The outcome of a wargame such as the one conducted at Carlisle Barracks is the ability to help Army senior leadership of today chart a better course for the Army of tomorrow. Right now, Hicks said, the Army is spinning down from being an operational Army to one that is preparing, or getting ready for the next fight. He said being prepared means being ready for the next fight, and it also means laying the groundwork today that will help an Army in the future be ready to fight.

 

“There are a couple of things we can impact today that we will see the effects of in 2030 and 2040,” Hicks said. “The senior leaders of the Army in 2030-2040 are in the Army today. So we need to look at what are the implications and the things that we need to start doing today with the officers and non-commissioned officers that we have, to start educating them over time, so they are prepared to deal with that environment.”

 

Hicks also said the Army can start thinking now about what types of Soldiers it will need to fight in a future environment; what types of Soldiers it will need to recruit today and in the near future, in order to have a capable Army in 2030.

 

In addition to personnel issues, the Army must also lay the groundwork today to ensure the future Army has the tools and technology it will need. Hicks said that doesn’t necessarily mean buying new equipment today, or spelling out exactly what kinds of weapons are going to be needed. Instead, it means ensuring the Army remains committed to robust science and technology development.

 

“[It's] not predicting the systems the future force will need, but looking to make sure we are focusing our science and technology investments today so that in the mid-2020s, those leaders have more options to draw from as they reshape the force for that decade,” Hicks said.

 

While a “deep futures” wargame can’t truly predict what the strategic environment will look like, Hicks said already the Army is aware of some things it needs to focus on to be more prepared for the uncertainty that is going to come.

 

“It is to our advantage to be more involved in the international environment, working mil-to-mil relationships, enabling diplomatic, economic and information activities around the world, attracting partners, reassuring allies, creating deterrent structures to maintain a degree of balance strategically, and then through all those activities being postured to respond when that strategic balance is upset,” he said.

 

The goal of the Unified Quest Deep Futures Wargame, Hicks said, is to “inform decisions today so we can create options for tomorrow.”

 

The wargame will generate some “insights,” he said, that can be brought to Chief of Staff of the Army Gen.
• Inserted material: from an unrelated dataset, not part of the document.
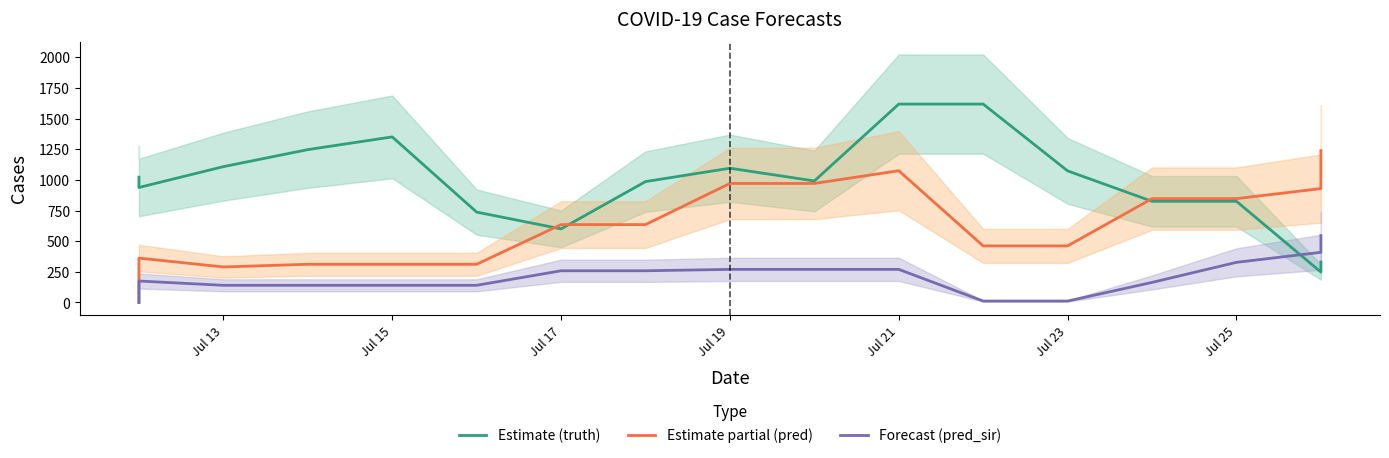

Rank the series by their maximum value, from highest to lowest.

truth, pred, pred_sir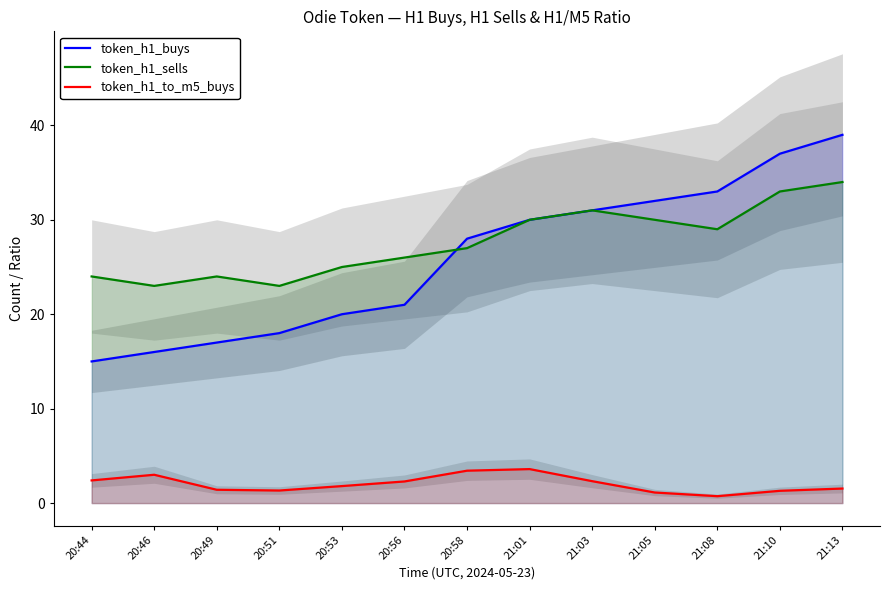

At which label is token_h1_buys closest to 27?

20:58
Ray Odierno, to better inform him on decisions he will make now to ensure the Army can be successful in the future.

 

“What we will be able to do is bring him some insights and help him think about the implications of this deep future, which really isn’t that far away; to inform his thinking on where he needs to make investments,” Hicks said.

 

Those investments in the future mean the right technology and the right kinds of people, Hicks said.